Those who oppose a constitutional requirement that Minnesotans present a photo ID to vote like to argue that voter fraud is too rare to worry about. These opponents are primarily Democrats and liberals, including Gov. Mark Dayton. To us, their standard seems pretty weak and contradictory, given the fact that in any other public policy question, they favor government intervention. What's their line? "Even if this [insert issue here] affects only one person, that's one person too many." Right?
The fact is that voter fraud is real. There were 157 total convictions in the 2008 and 2010 elections. That likely means there were many other cases in which no one was caught or prosecuted. The goal should be zero voter fraud. And one very good way to get there is by requiring citizens to bring a photo ID to the polls that includes a current address. People who do not drive could obtain a picture ID, and if there are other special circumstances, they could be worked out within the new system.

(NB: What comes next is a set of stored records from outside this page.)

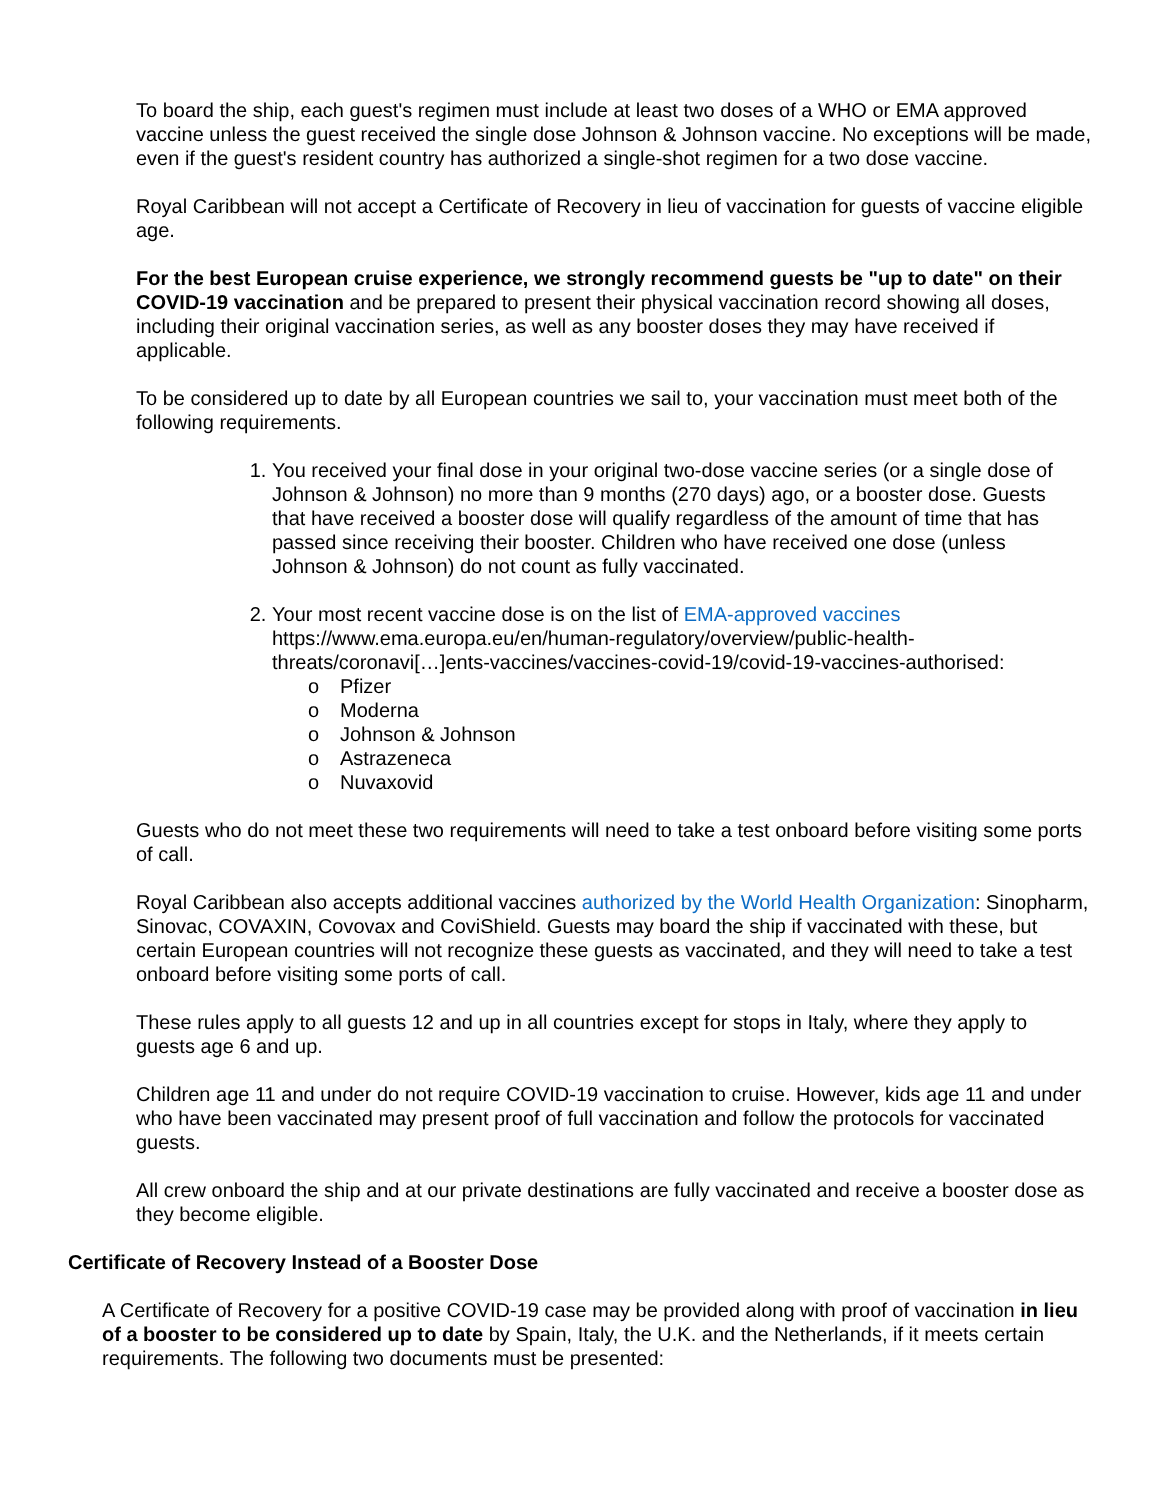To board the ship, each guest's regimen must include at least two doses of a WHO or EMA approved vaccine unless the guest received the single dose Johnson & Johnson vaccine. No exceptions will be made, even if the guest's resident country has authorized a single-shot regimen for a two dose vaccine.
Royal Caribbean will not accept a Certificate of Recovery in lieu of vaccination for guests of vaccine eligible age.
For the best European cruise experience, we strongly recommend guests be "up to date" on their COVID-19 vaccination and be prepared to present their physical vaccination record showing all doses, including their original vaccination series, as well as any booster doses they may have received if applicable.
To be considered up to date by all European countries we sail to, your vaccination must meet both of the following requirements.
1. You received your final dose in your original two-dose vaccine series (or a single dose of Johnson & Johnson) no more than 9 months (270 days) ago, or a booster dose. Guests that have received a booster dose will qualify regardless of the amount of time that has passed since receiving their booster. Children who have received one dose (unless Johnson & Johnson) do not count as fully vaccinated.
2. Your most recent vaccine dose is on the list of EMA-approved vaccines https://www.ema.europa.eu/en/human-regulatory/overview/public-health-threats/coronavi[…]ents-vaccines/vaccines-covid-19/covid-19-vaccines-authorised:
o Pfizer
o Moderna
o Johnson & Johnson
o Astrazeneca
o Nuvaxovid
Guests who do not meet these two requirements will need to take a test onboard before visiting some ports of call.
Royal Caribbean also accepts additional vaccines authorized by the World Health Organization: Sinopharm, Sinovac, COVAXIN, Covovax and CoviShield. Guests may board the ship if vaccinated with these, but certain European countries will not recognize these guests as vaccinated, and they will need to take a test onboard before visiting some ports of call.
These rules apply to all guests 12 and up in all countries except for stops in Italy, where they apply to guests age 6 and up.
Children age 11 and under do not require COVID-19 vaccination to cruise. However, kids age 11 and under who have been vaccinated may present proof of full vaccination and follow the protocols for vaccinated guests.
All crew onboard the ship and at our private destinations are fully vaccinated and receive a booster dose as they become eligible.
Certificate of Recovery Instead of a Booster Dose
A Certificate of Recovery for a positive COVID-19 case may be provided along with proof of vaccination in lieu of a booster to be considered up to date by Spain, Italy, the U.K. and the Netherlands, if it meets certain requirements. The following two documents must be presented: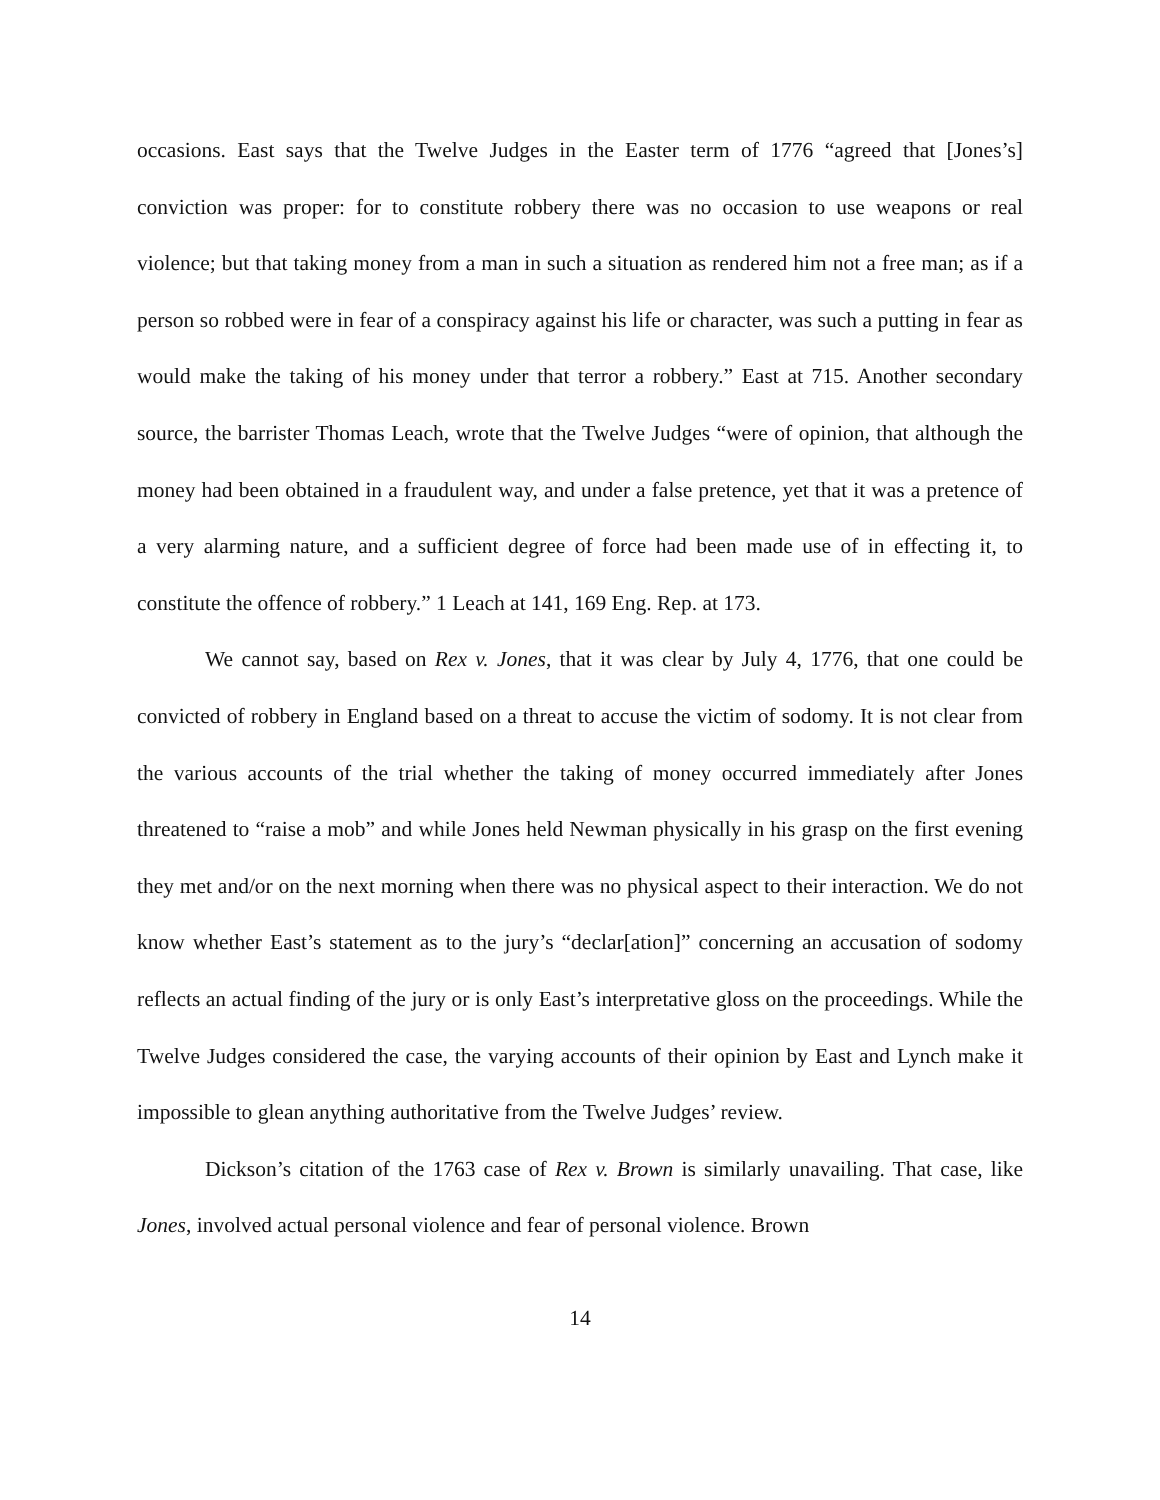occasions. East says that the Twelve Judges in the Easter term of 1776 “agreed that [Jones’s] conviction was proper: for to constitute robbery there was no occasion to use weapons or real violence; but that taking money from a man in such a situation as rendered him not a free man; as if a person so robbed were in fear of a conspiracy against his life or character, was such a putting in fear as would make the taking of his money under that terror a robbery.” East at 715. Another secondary source, the barrister Thomas Leach, wrote that the Twelve Judges “were of opinion, that although the money had been obtained in a fraudulent way, and under a false pretence, yet that it was a pretence of a very alarming nature, and a sufficient degree of force had been made use of in effecting it, to constitute the offence of robbery.” 1 Leach at 141, 169 Eng. Rep. at 173.
We cannot say, based on Rex v. Jones, that it was clear by July 4, 1776, that one could be convicted of robbery in England based on a threat to accuse the victim of sodomy. It is not clear from the various accounts of the trial whether the taking of money occurred immediately after Jones threatened to “raise a mob” and while Jones held Newman physically in his grasp on the first evening they met and/or on the next morning when there was no physical aspect to their interaction. We do not know whether East’s statement as to the jury’s “declar[ation]” concerning an accusation of sodomy reflects an actual finding of the jury or is only East’s interpretative gloss on the proceedings. While the Twelve Judges considered the case, the varying accounts of their opinion by East and Lynch make it impossible to glean anything authoritative from the Twelve Judges’ review.
Dickson’s citation of the 1763 case of Rex v. Brown is similarly unavailing. That case, like Jones, involved actual personal violence and fear of personal violence. Brown
14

Critics say the real goal is to limit access to the polls for the poor, minorities, the elderly and the disabled, or groups that tend to favor Democrats. But if critics want to make that case, couldn't it be turned around on them? As in, when fraud exists, who is benefitting from it? And fraud, it seems to us, is far worse than the mere possibility that someone might be discouraged from voting because they see obtaining an ID as too much work.
In the end, we believe Minnesotans deserve a fraud-free system, and they deserve the chance to express their opinion on voter ID as a constitutional amendment question on the ballot this fall.